Monday, July 25, 2016

Costumava invejar a triste sorte de Orfeu

Costumava invejar a triste sorte de Orfeu,
Que amou e foi amado,
Que foi herói e foi fracasso,
Sem inveja nenhuma. Mas havia em Orfeu,
Uma moral para aprender e
Momentos houve que julguei
Se ouvisse, de perto, a voz de Orfeu
Então aprenderia como ele
A fazer a lira chorar.

Mas eis que eu fui amado
Mas não amei
E fui herói
Mas não fracassei
A minha lira nunca chorava
Porque não tinha a corda triste.

Costumava invejar a triste sorte de Orfeu,
O som da lira é o som dos homens
O sucesso tem o seu quê de trágico
E eu não sofri para fazer a lira ter esse som
Melodioso
De quem ri sem lembrar porquê.

Sempre invejei a triste sorte de Orfeu,
Sem inveja nenhuma,
A eficácia tem o seu quê de trágica.


Thursday, July 14, 2016

Liberdade

O dia foi perfeitamente normal. Agradável, até. Quase que me dói gostar do hábito. Quase que me envergonho de me ter tornado neste ser, que tem um trabalho. E que, de certa maneira, cresceu e que já não está contra o mundo. Não é preciso haver sintonia e muito menos harmonia, apenas, talvez (quem sabe?) apenas aceitação. De que eu sou como sou enquanto a vida é como é, tudo é como é… E penso, como me posso habituar aquilo que tanto odiava? Como me posso habituar aquilo de que tanto fugi?
Talvez fosse preciso tempo. Talvez tivesse de ler, uma outra vez, o Principezinho, e mais uma, e mais uma…
Mas ligo a televisão. E houve um atentado. Mais mortos do que o balanço inicial. Mais crianças cadáveres do que os nossos corações desejavam memorizar. E não conheço ninguém. Estou bem seguro, aqui, em minha casa. Nunca me tinha apercebido disso. Mas tantos mortos, que nem conheço… mas tantos mortos, tão inocentes. Tragédia, é certo. Muito para além de justiça ou injustiça.

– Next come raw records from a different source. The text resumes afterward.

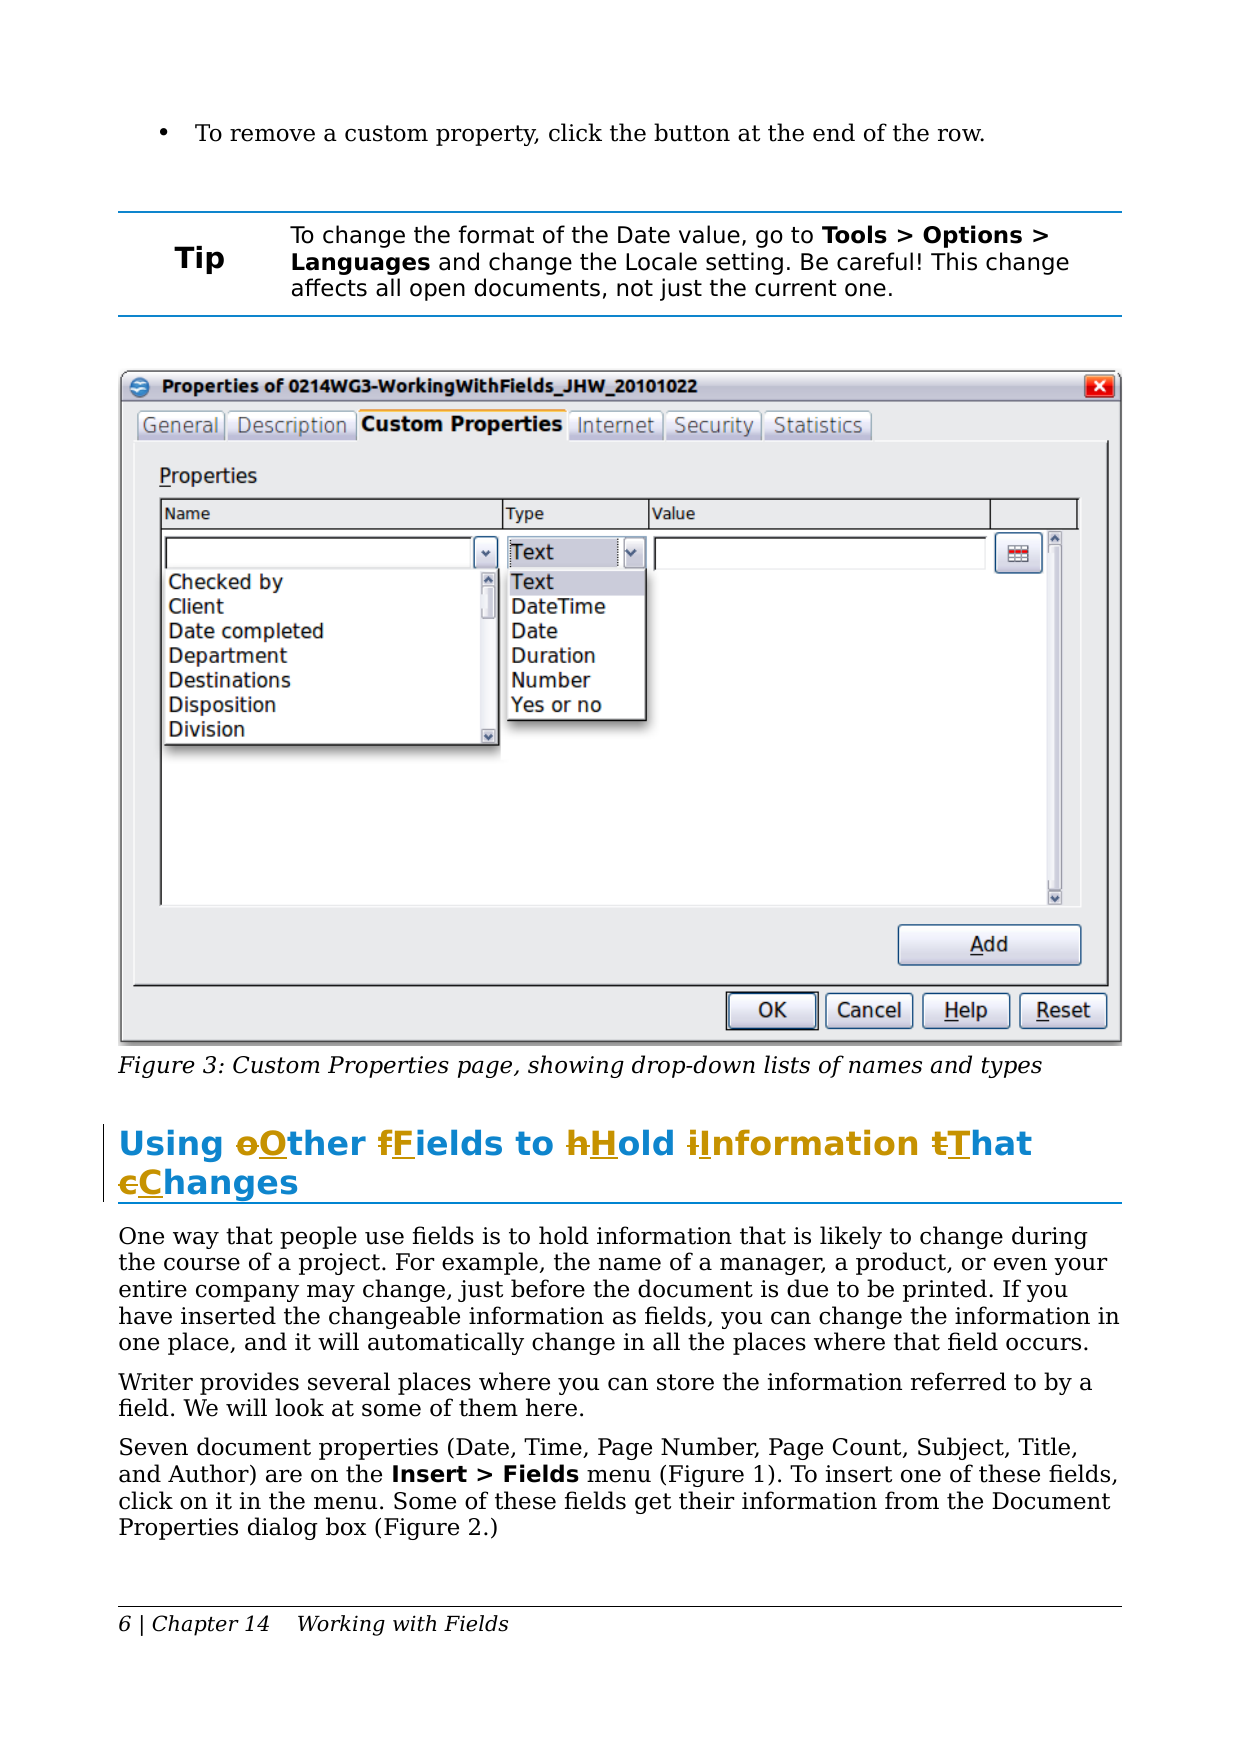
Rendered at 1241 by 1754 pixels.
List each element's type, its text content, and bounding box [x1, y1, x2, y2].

list To remove a custom property, click the button at the end of the row. [156, 118, 1122, 147]
text Figure 3: Custom Properties page, showing drop-down lists of names and types [118, 1052, 1122, 1079]
picture [118, 368, 1123, 1046]
text Writer provides several places where you can store the information referred to by a field. We will look at some of them here. [118, 1369, 1122, 1422]
text One way that people use fields is to hold information that is likely to change during the course of a project. For example, the name of a manager, a product, or even your entire company may change, just before the document is due to be printed. If you have inserted the changeable information as fields, you can change the information in one place, and it will automatically change in all the places where that field occurs. [118, 1223, 1122, 1356]
table_header To change the format of the Date value, go to Tools > Options > Languages and change the Locale setting. Be careful! This change affects all open documents, not just the current one. [281, 213, 1122, 315]
subtitle Using Other Fields to Hold Information That Changes [118, 1124, 1122, 1202]
text Seven document properties (Date, Time, Page Number, Page Count, Subject, Title, and Author) are on the Insert > Fields menu (Figure 1). To insert one of these fields, click on it in the menu. Some of these fields get their information from the Document Properties dialog box (Figure 2.) [118, 1434, 1122, 1541]
table_header Tip [118, 213, 281, 315]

E ligo a televisão e houve um atentado. Ouço a tua voz e sei que todo o silêncio está quebrado embora não ouça som algum. E ligo a televisão e houve um atentado. 

Wednesday, May 11, 2016

O último Ícaro

Envelheci com o teu rosto jovem na memória,
A ansiedade de que eu finalmente crescesse e deixasse
De ser dédalo, consolador de ícaros,
Restaurador de asas.
Envelheci com o teu rosto e a tua expressão
A de quem envelhece numa espera intermitente
Própria de quem espera indefinidamente.

Mas eu era Dédalo, pai de todos os ícaros,
Cabia lhes rasgarem o céu e tornarem os sonhos desejáveis
De novo.
Cabia lhes cruzarem o sol e dizer que estar vivo
é isso mesmo
Cabia lhes isso tudo, meu amor,
Mas eu era Dédalo, pai de todos os sonhos,
Tinha de lhes cozer as asas como quem cose uma alma
E limpar lhes as feridas como quem dá animo a um coração partido
Eu era Dédalo, pai de todos os ícaros.

E envelheci com o teu rosto na minha memória
De quem espera uma espera infinita
Porque eu nunca cresci como nunca deixei de ser Dédalo,
E só no final,
Meu amor, só no final, na tua expressão de quem espera
Já sem saber o que espera é que entendi,

Eu era o último Ícaro e o último Dédalo.